● Problem
How many lines of the records below contain the word "habe"? Answer with the number alone.

● Record extracts
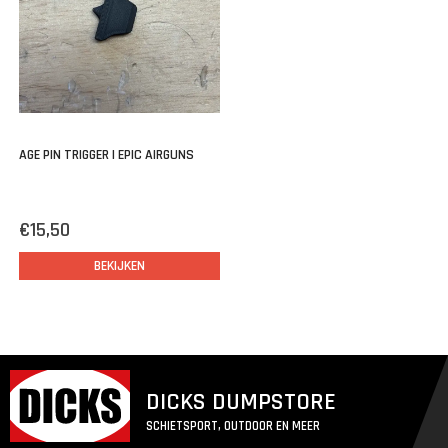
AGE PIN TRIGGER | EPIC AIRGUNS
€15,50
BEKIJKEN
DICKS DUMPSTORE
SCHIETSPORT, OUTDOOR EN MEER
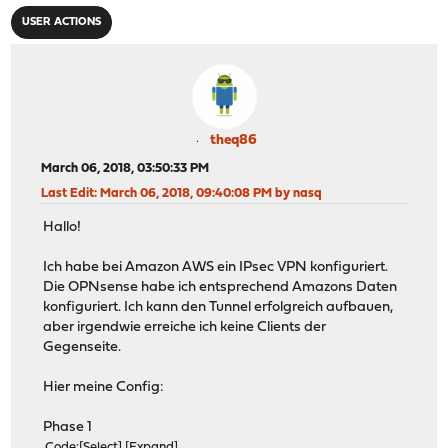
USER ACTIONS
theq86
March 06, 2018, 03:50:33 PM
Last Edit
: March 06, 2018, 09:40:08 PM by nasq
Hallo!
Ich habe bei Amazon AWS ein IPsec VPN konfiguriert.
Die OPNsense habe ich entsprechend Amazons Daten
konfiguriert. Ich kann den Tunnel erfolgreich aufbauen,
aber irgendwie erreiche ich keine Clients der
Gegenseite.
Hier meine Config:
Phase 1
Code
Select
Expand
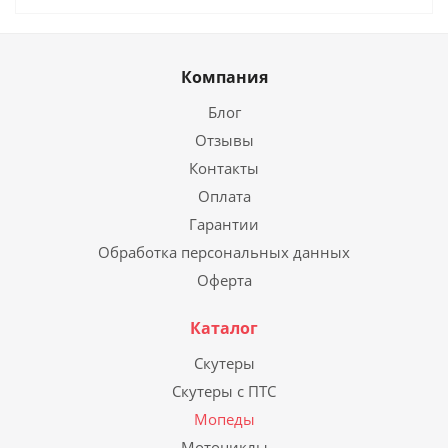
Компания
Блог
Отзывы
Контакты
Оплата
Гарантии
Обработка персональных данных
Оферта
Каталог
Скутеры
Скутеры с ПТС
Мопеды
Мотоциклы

---

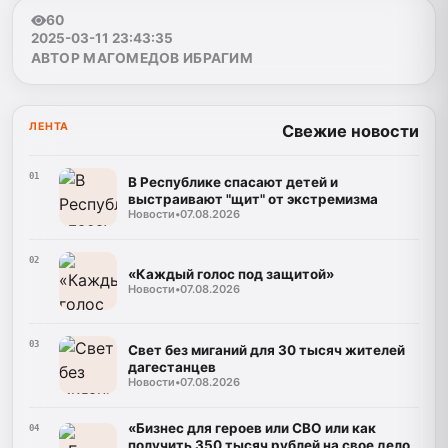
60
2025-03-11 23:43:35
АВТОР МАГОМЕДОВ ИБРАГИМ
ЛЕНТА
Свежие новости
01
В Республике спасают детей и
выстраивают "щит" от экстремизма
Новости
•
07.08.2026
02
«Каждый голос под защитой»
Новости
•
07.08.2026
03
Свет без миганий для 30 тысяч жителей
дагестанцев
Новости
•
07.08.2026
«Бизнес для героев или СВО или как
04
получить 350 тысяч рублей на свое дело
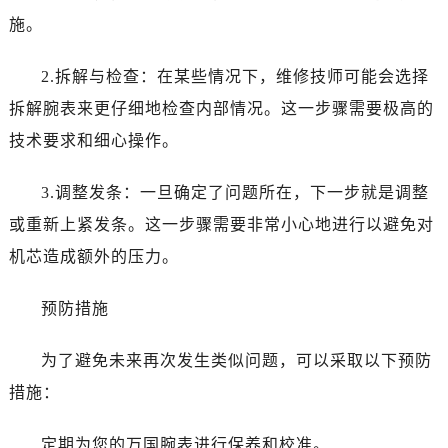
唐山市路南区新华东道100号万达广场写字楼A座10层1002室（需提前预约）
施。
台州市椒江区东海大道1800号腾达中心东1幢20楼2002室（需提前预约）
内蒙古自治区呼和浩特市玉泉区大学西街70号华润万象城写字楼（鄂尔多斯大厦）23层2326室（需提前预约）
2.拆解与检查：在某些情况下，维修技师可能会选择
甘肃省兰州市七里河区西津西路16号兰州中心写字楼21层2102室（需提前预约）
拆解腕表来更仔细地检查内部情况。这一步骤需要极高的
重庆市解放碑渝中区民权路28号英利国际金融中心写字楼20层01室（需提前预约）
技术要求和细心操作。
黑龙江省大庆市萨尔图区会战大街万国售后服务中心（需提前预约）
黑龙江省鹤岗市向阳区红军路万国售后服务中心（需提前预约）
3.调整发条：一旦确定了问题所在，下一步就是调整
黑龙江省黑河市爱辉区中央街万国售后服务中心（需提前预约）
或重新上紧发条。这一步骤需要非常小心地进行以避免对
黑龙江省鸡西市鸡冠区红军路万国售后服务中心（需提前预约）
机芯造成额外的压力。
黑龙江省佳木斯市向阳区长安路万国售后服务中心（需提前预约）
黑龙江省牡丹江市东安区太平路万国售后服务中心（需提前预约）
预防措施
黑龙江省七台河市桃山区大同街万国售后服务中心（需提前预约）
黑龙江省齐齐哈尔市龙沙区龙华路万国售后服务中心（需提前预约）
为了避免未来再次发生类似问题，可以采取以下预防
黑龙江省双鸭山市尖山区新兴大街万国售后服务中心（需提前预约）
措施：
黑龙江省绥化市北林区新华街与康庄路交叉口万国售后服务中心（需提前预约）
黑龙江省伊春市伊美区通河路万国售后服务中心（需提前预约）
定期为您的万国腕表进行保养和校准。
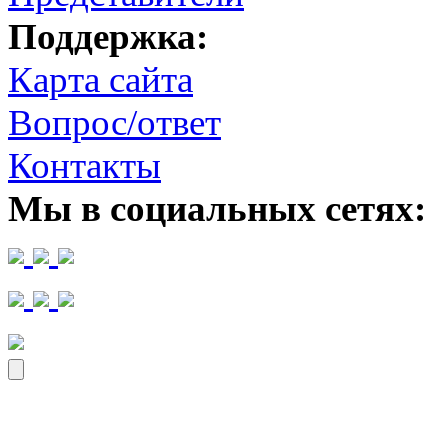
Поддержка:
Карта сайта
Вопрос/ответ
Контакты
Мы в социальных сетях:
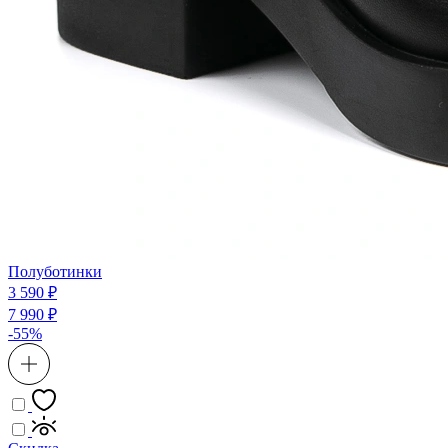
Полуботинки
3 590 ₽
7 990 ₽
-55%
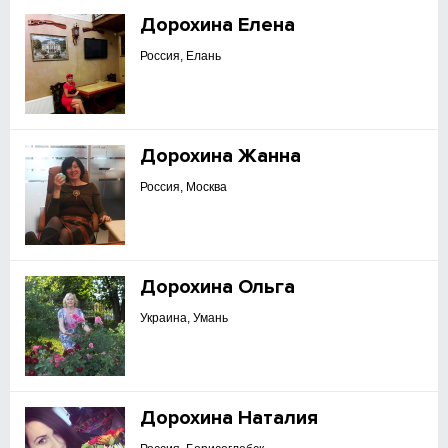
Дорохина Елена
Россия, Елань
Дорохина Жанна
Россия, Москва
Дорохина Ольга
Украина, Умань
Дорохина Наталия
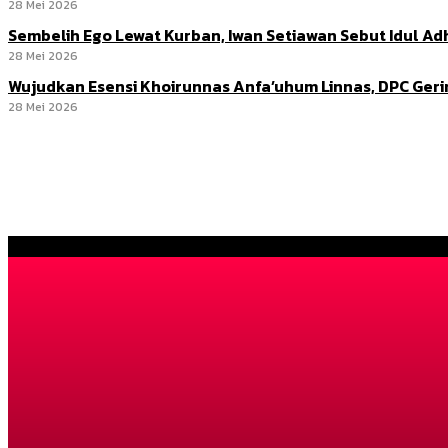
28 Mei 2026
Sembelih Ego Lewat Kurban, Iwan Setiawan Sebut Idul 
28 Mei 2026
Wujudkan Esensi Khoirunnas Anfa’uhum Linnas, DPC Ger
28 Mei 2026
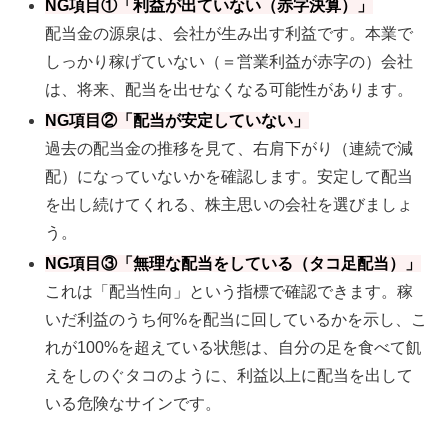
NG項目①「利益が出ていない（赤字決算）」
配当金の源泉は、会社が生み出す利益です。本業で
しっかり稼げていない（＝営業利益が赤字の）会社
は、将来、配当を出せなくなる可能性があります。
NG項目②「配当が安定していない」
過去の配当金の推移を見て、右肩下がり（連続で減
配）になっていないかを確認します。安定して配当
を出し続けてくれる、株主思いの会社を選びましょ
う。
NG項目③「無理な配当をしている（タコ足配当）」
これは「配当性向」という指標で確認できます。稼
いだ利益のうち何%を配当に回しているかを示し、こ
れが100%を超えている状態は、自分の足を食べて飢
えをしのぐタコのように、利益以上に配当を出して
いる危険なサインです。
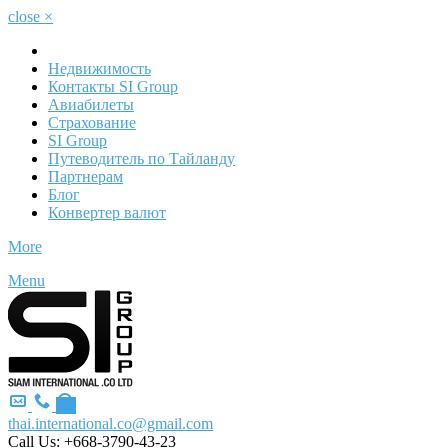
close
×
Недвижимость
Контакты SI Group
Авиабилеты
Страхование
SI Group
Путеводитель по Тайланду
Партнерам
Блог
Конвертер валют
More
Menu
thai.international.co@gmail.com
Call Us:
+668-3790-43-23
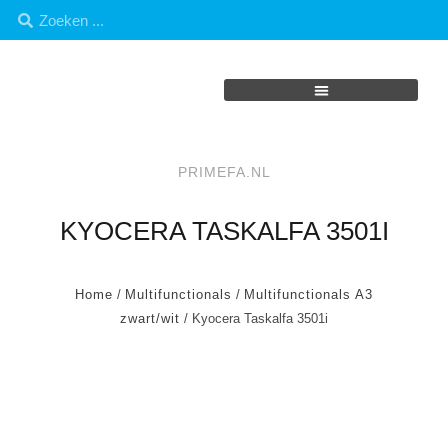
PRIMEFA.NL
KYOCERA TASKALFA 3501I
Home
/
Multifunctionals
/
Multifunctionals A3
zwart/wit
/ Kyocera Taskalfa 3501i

● Your response
2